◆ Text under study:
============
Wednesday, November 21, 2007
Your doc may have a hidden agenda
…Writing in the WSJ, November 20, 2007, David Armstrong reports on how doctors are being asked or required to reveal their “side jobs” as they apply to medical devices or medications.
…In the Wayback, HA subcontracted to a continuing medical education firm that set up conferences for a big drug company. Each conference featured an ailment addressed by the company’s products—and of course, the products were prominently mentioned and explained.
…Funny--HA can’t remember other companies’ competing projects getting any play at all.
…The doctors who tested these products for the company were the speakers and were paid beaucoup bucks. Shocker, what?
…Armstrong uses the example of a doctor installing artificial shoulders—he helped invent the shoulder, but does not get a royalty on those he does himself. Still, he told patients about his connection with the company.
…Two states—Minnesota and Vermont—have laws requiring pharmcos to report payments to doctors.
…There also is a bill in Congress requiring companies to list doctors who get more than $25.
…The American Academy of Orthopaedic Surgeons will require, starting in January, that surgeons tell patients about financial ties.
…You can already see if they have ties to the top orthopedic equipment companies by going to those companies’websites.
…One patient advocate isn’t sure patients should brace their docs about these arrangments (the word “kickback” was used in the story).
…Patients should not have to question these physicians! The professional associations and the physicians themselves should make these relationships clear—then patients can decide if they are getting the best drug or device.
...Or just the one the physician is pushing, for whatever reason.
============
Extracted page text lines
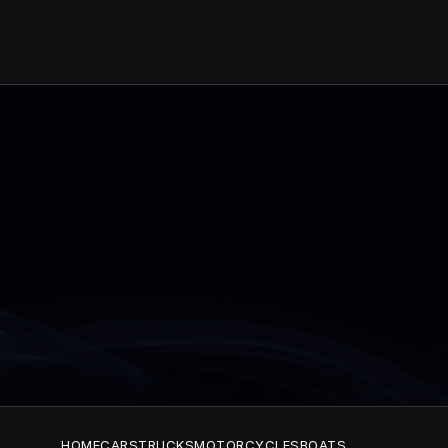
HOME
CARS
TRUCKS
MOTORCYCLES
BOATS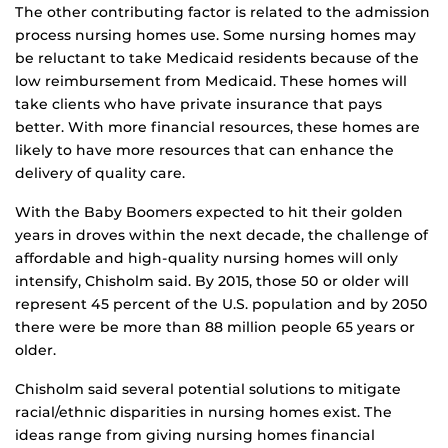
The other contributing factor is related to the admission
process nursing homes use. Some nursing homes may
be reluctant to take Medicaid residents because of the
low reimbursement from Medicaid. These homes will
take clients who have private insurance that pays
better. With more financial resources, these homes are
likely to have more resources that can enhance the
delivery of quality care.
With the Baby Boomers expected to hit their golden
years in droves within the next decade, the challenge of
affordable and high-quality nursing homes will only
intensify, Chisholm said. By 2015, those 50 or older will
represent 45 percent of the U.S. population and by 2050
there were be more than 88 million people 65 years or
older.
Chisholm said several potential solutions to mitigate
racial/ethnic disparities in nursing homes exist. The
ideas range from giving nursing homes financial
============
◆ Assigned task: Reproduce in full, word for word, the post above on doctors' financial ties to drug and device companies.

◆ Result of the exercise:
Wednesday, November 21, 2007
Your doc may have a hidden agenda
…Writing in the WSJ, November 20, 2007, David Armstrong reports on how doctors are being asked or required to reveal their “side jobs” as they apply to medical devices or medications.
…In the Wayback, HA subcontracted to a continuing medical education firm that set up conferences for a big drug company. Each conference featured an ailment addressed by the company’s products—and of course, the products were prominently mentioned and explained.
…Funny--HA can’t remember other companies’ competing projects getting any play at all.
…The doctors who tested these products for the company were the speakers and were paid beaucoup bucks. Shocker, what?
…Armstrong uses the example of a doctor installing artificial shoulders—he helped invent the shoulder, but does not get a royalty on those he does himself. Still, he told patients about his connection with the company.
…Two states—Minnesota and Vermont—have laws requiring pharmcos to report payments to doctors.
…There also is a bill in Congress requiring companies to list doctors who get more than $25.
…The American Academy of Orthopaedic Surgeons will require, starting in January, that surgeons tell patients about financial ties.
…You can already see if they have ties to the top orthopedic equipment companies by going to those companies’websites.
…One patient advocate isn’t sure patients should brace their docs about these arrangments (the word “kickback” was used in the story).
…Patients should not have to question these physicians! The professional associations and the physicians themselves should make these relationships clear—then patients can decide if they are getting the best drug or device.
...Or just the one the physician is pushing, for whatever reason.